Más irónico, Touriño valoró la idea de Baltar de que Feijoo debe foguearse en Madrid con ministro de Fomento. Opinó que «Baltar é un home de intelixencia natural elevada», pero concluyó que siempre se confunde en sus pronósticos. «Terá que foguearse, pero noutro destino», vaticinó sobre Feijoo. Aseveró que el bipartito está desarrollando «cun ritmo razoable» el programa «do cambio e a renovación do país».

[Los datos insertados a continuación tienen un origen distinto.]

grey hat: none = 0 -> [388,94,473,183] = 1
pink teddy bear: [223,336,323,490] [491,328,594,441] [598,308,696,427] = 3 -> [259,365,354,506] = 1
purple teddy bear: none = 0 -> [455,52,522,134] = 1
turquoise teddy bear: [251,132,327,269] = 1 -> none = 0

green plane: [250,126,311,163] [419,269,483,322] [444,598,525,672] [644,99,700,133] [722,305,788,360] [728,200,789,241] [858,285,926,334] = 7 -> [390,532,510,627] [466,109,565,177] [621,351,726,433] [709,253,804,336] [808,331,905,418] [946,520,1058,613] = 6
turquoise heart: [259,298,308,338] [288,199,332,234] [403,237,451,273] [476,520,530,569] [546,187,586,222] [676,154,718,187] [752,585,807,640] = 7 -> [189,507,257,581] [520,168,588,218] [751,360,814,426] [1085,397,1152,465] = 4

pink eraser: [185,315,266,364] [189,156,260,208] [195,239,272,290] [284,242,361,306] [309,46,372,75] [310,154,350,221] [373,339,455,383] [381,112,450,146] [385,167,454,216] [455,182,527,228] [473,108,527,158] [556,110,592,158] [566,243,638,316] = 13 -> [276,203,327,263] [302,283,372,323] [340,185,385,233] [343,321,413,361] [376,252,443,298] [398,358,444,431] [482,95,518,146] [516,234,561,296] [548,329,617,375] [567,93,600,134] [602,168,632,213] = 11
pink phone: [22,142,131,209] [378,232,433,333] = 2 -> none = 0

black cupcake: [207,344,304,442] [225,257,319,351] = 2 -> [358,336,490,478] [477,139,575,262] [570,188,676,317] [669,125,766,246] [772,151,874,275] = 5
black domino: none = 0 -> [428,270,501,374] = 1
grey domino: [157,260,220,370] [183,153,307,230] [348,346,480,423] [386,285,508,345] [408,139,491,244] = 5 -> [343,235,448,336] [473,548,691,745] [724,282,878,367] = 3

Viajes y cenas presidenciales

Touriño mostró su malestar por los ataques del presidente del PPdeG por el incremento en un 13% del personal de su gabinete respecto a la etapa de Fraga. Apuntó que en el Parlamento trató de explicar «sen éxito» que el número de personas de su gabinete directo se mantiene, a pesar de que tiene a su cargo cuatro áreas más que su predecesor. «Non sei que empresa pública con cerca de 90.000 empregados é capaz de manexarse con menos persoal de confianza», indicó. Touriño hiló esa reflexión con una reivindicación de austeridad en el desempeño de sus funciones. Aseveró que vuela por voluntad propia en clase turista, salvo en viajes intercontinentales, y que no frecuenta los «restaurantes de luxo», en clara referencia a los hábitos de Fraga. El PP aludió con sorna a la «austeridade» de Touriño de viajar en primera al extranjero «acompañado dun séquito de vinte persoas». Cifró en 400 millones el coste anual de un gabinete que, objetó el PP, integran 74 personas de confianza.